Ce raccourcissement limite aussi la fatigue du poignet, qui n’a plus à compenser un bâton trop long en angle inconfortable à chaque appui répété sur la montée.
Ajuster en descente
À l’inverse, rallonger légèrement les bâtons en descente permet de garder l’appui devant soi et de soulager les genoux à chaque pas, sans avoir à planter le bâton trop près des pieds pour compenser une longueur insuffisante. C’est ce réglage qui protège le plus les articulations sur un terrain qui descend longtemps, en reportant une partie du choc d’impact vers les bras plutôt que vers les genoux.
Beaucoup de marcheurs négligent ce réglage en descente alors qu’il apporte souvent plus de confort que le réglage en montée, précisément parce que la descente sollicite davantage les articulations à chaque pas.
Le rôle réel des dragonnes
La dragonne ne sert pas à serrer fort le poignet : elle sert à répartir l’effort entre la main et le poignet, pour que ce soit elle qui porte une partie du travail plutôt que la seule prise en main du bâton. Le geste correct consiste à passer la main par le dessous de la dragonne avant de saisir la poignée, puis à s’appuyer sur la dragonne plutôt qu’à serrer le poing autour du grip.

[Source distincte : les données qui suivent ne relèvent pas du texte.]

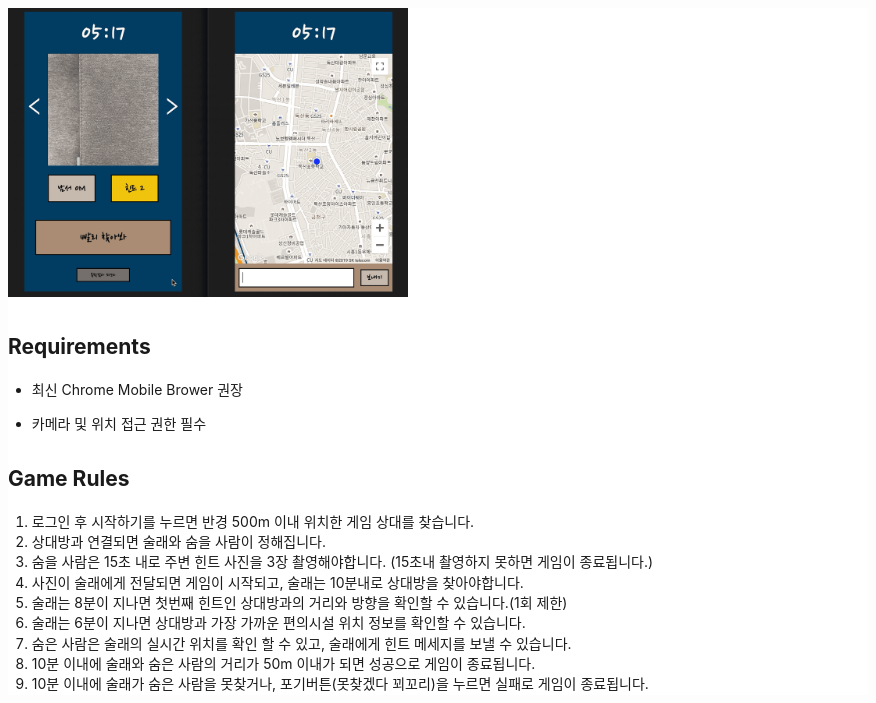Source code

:    <img src="./find-me-gif/ending.gif" width="400px" />



## Requirements

- 최신 Chrome Mobile Brower 권장

- 카메라 및 위치 접근 권한 필수



## Game Rules

1. 로그인 후 시작하기를 누르면 반경 500m 이내 위치한 게임 상대를 찾습니다.
2. 상대방과 연결되면 술래와 숨을 사람이 정해집니다.
3. 숨을 사람은 15초 내로 주변 힌트 사진을 3장 촬영해야합니다. (15초내 촬영하지 못하면 게임이 종료됩니다.)
4. 사진이 술래에게 전달되면 게임이 시작되고, 술래는 10분내로  상대방을 찾아야합니다.
5. 술래는 8분이 지나면 첫번째 힌트인 상대방과의 거리와 방향을 확인할 수 있습니다.(1회 제한)
6. 술래는 6분이 지나면 상대방과 가장 가까운 편의시설 위치 정보를 확인할 수 있습니다.
7. 숨은 사람은 술래의 실시간 위치를 확인 할 수 있고, 술래에게 힌트 메세지를 보낼 수 있습니다.
8. 10분 이내에 술래와 숨은 사람의 거리가 50m 이내가 되면 성공으로 게임이 종료됩니다.
9. 10분 이내에 술래가 숨은 사람을 못찾거나, 포기버튼(못찾겠다 꾀꼬리)을 누르면 실패로 게임이 종료됩니다.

Bien réglée, la dragonne permet même de relâcher complètement la main sur certains passages sans perdre le bâton, ce qui réduit la crispation cumulée sur une longue randonnée.
Un dernier point mérite d’être vérifié avant de partir : la dragonne se règle en général en longueur, indépendamment de la hauteur du bâton elle-même. Un ajustement trop lâche annule une bonne partie de son intérêt, puisque la main doit alors se refermer davantage pour compenser le jeu.
Entretenir les embouts
Deux types d’embouts se complètent selon le terrain rencontré : une pointe métal accroche bien la terre, l’herbe ou la neige, tandis qu’un patin en caoutchouc protège la pointe et améliore l’accroche sur le bitume ou la roche dure, tout en évitant de marquer les sentiers ou les surfaces fragiles rencontrées en cours de route.
Vérifier régulièrement leur usure évite qu’un embout lisse ne devienne glissant au moment où l’on en a le plus besoin, en particulier sur une roche humide ou une pente raide où l’accroche compte le plus.
Ranger et transporter ses bâtons entre deux sorties
Un bâton télescopique ou pliable se range en général en position la plus courte possible, sections rentrées ou brins repliés selon le système, pour occuper le moins de place dans un sac à dos ou une valise entre deux sorties.
Les systèmes de verrouillage, qu’ils soient à vis ou à levier, gagnent à être desserrés légèrement avant un long rangement : les laisser sous tension prolongée peut, à la longue, réduire leur capacité à bien bloquer la section lors de la prochaine utilisation.
Enfin, un embout de protection en caoutchouc glissé sur la pointe pendant le transport évite d’abîmer le contenu du sac ou de blesser accidentellement quelqu’un dans les transports en commun ou le coffre d’une voiture.
Questions fréquentes
Faut-il régler ses bâtons à la même hauteur pour tout le monde ?
Dois-je changer le réglage plusieurs fois pendant une même randonnée ?
La dragonne doit-elle être serrée fort ?
Quand changer les embouts ?
Un réglage pris au bon repère, ajusté selon le terrain et des embouts entretenus font une vraie différence sur la fatigue ressentie en fin de journée. Ce sont trois gestes simples, à la portée de tous, qui ne dépendent d’aucune mesure fixe imprimée sur un tableau.